Material was also observed in the field in LA GOMERA (road San Sebastián) and EL HIERRO (Sabinosa) but vouchers were not collected.

Comments: The puparia of B. euphorbiarum are morphologically similar to B. afer sens . lat. but may be distinguished using the following suite of characters: cuticle generally pale, or with diffuse brownish pigmentation, but without a regular pigmented pattern; dorsal submedian abdominal depressions indistinct and all dorsal setae minute; dorsum with a row of normally 12 minute setae on each side, located in the submarginal area, and without lobulate protuberances. In life, puparia are covered with a thick dorsal layer of translucent wax. The adults of B. euphorbiarum are distinctive and easily distinguished from those of B. afer sens . lat. The head and thorax of B. euphorbiarum are pigmented dark brown (appearing grey in life due to a coating of wax), whereas the head and thorax of B. afer sens . lat. are unpigmented. Bemisia euphorbiarum is the only Bemisia species that feeds on Euphorbia subsection Pachycladae.

Although not considered a major pest in the Canary Islands this whitefly can achieve high populations that produce leaf distortion, curling chlorosis and premature leaf-drop of ornamental Euphorbia shrubs. Most puparia cause a chlorotoic spot on the leaf surface opposite the feeding surface. B. euphorbiarum may occur on the same leaves as puparia of Acaudaleyrodes rachipora . The occurrence of puparia of B. euphorbiarum on both surfaces of leaves is unusual but certainly not unique: for example, puparia of B. afer complex on Laurus nobilis in England occasionally develop on the upper surfaces of leaves (C. Malumphy, personal observations).

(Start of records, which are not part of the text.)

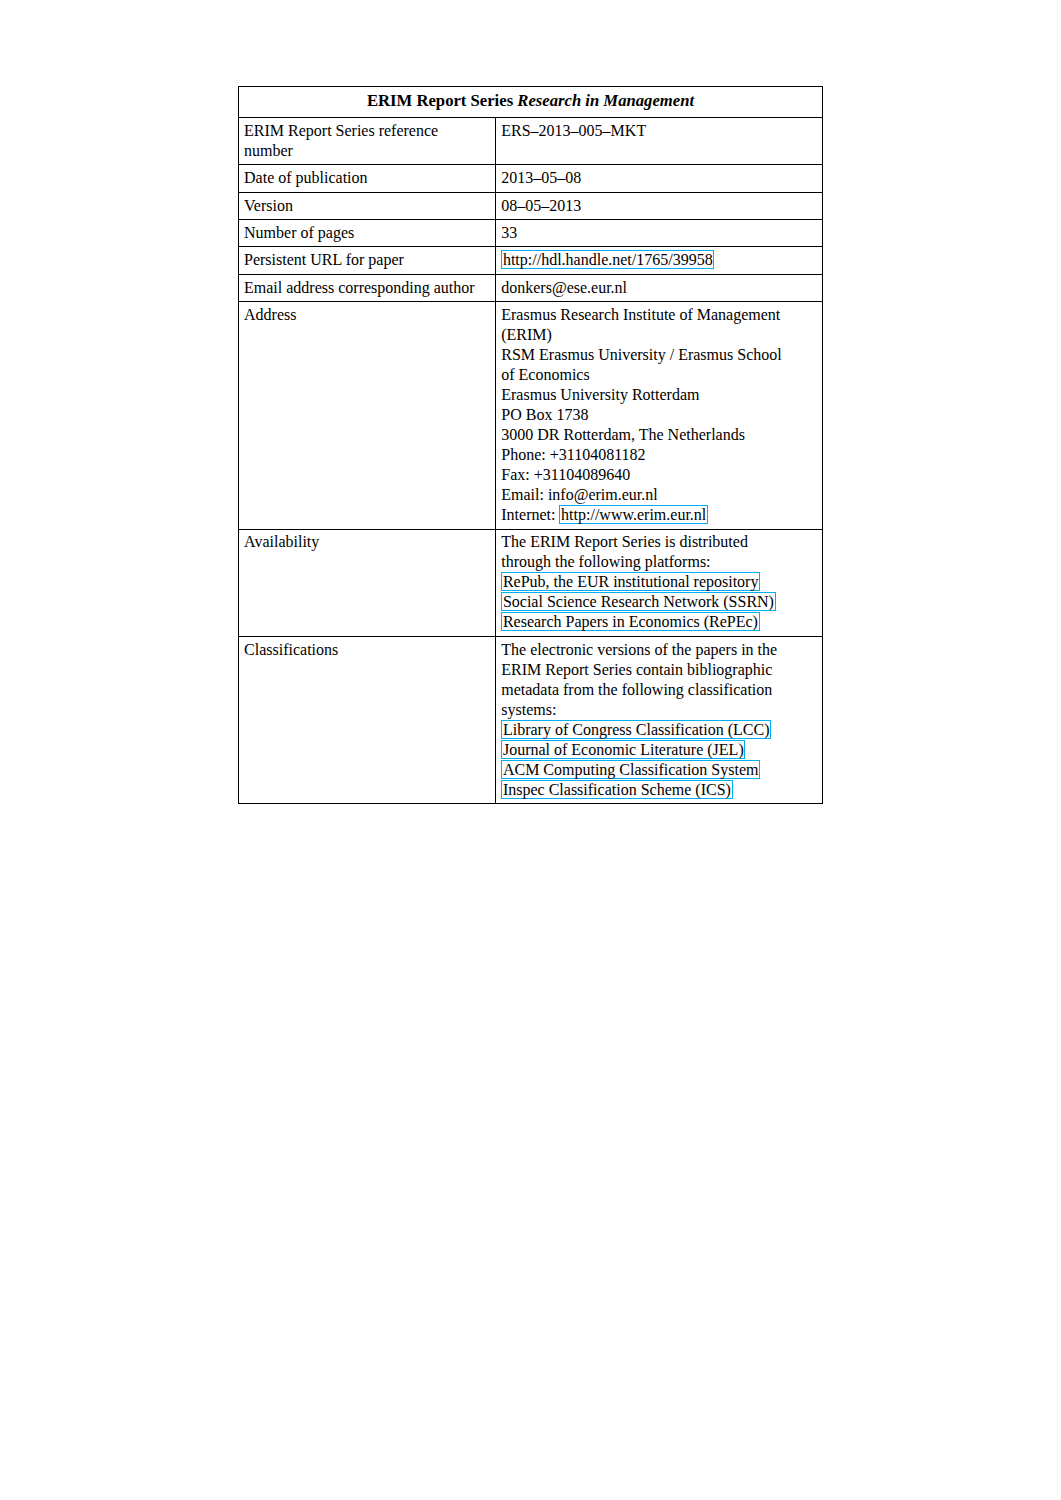| ERIM Report Series Research in Management |
| --- |
| ERIM Report Series reference number | ERS–2013–005–MKT |
| Date of publication | 2013–05–08 |
| Version | 08–05–2013 |
| Number of pages | 33 |
| Persistent URL for paper | http://hdl.handle.net/1765/39958 |
| Email address corresponding author | donkers@ese.eur.nl |
| Address | Erasmus Research Institute of Management (ERIM) RSM Erasmus University / Erasmus School of Economics Erasmus University Rotterdam PO Box 1738 3000 DR Rotterdam, The Netherlands Phone: +31104081182 Fax: +31104089640 Email: info@erim.eur.nl Internet: http://www.erim.eur.nl |
| Availability | The ERIM Report Series is distributed through the following platforms: RePub, the EUR institutional repository Social Science Research Network (SSRN) Research Papers in Economics (RePEc) |
| Classifications | The electronic versions of the papers in the ERIM Report Series contain bibliographic metadata from the following classification systems: Library of Congress Classification (LCC) Journal of Economic Literature (JEL) ACM Computing Classification System Inspec Classification Scheme (ICS) |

The holotype has been selected because this particular puparium still contains the head and thorax of the pharate adult and clearly displays separated upper and lower eyes. However, adults collected on Euphorbia , that appear to be B. euphorbiarum , also exhibit upper and lower eyes conjoined by one ommatidium, a situation also noted by Malumphy et al. (2009). Molecular research aligns B. euphorbiarum populations with New World Bemisia afer complex ( Gill & Brown, 2010).

Euphorbia regis-jubae , apparently the preferred host for B. euphorbiarum , is distributed in the eastern Canary Islands (Lanzarote, Fuerteventura and Gran Canaria) and in south-western Morocco, on cliffs, rocky slopes and disturbed areas. E. lamarckii is a western Canarian endemic species; two varieties ( var. lamarckii in the south an west, and var. wildpretii in the north) occur in Tenerife, and only one variety ( var. wildpretii ) occurs in La Gomera, La Palma and El Hierro. E. atropurpurea is endemic to the south and west of Tenerife Island where it is exposed to humid winds on cliffs, whilst E. berthelotii is endemic to the south and west of La Gomera. E. balsamifera Ait. is present on all of the Canary Islands, mainly in the lower-altitude regions near the coast, but also grows in North Africa.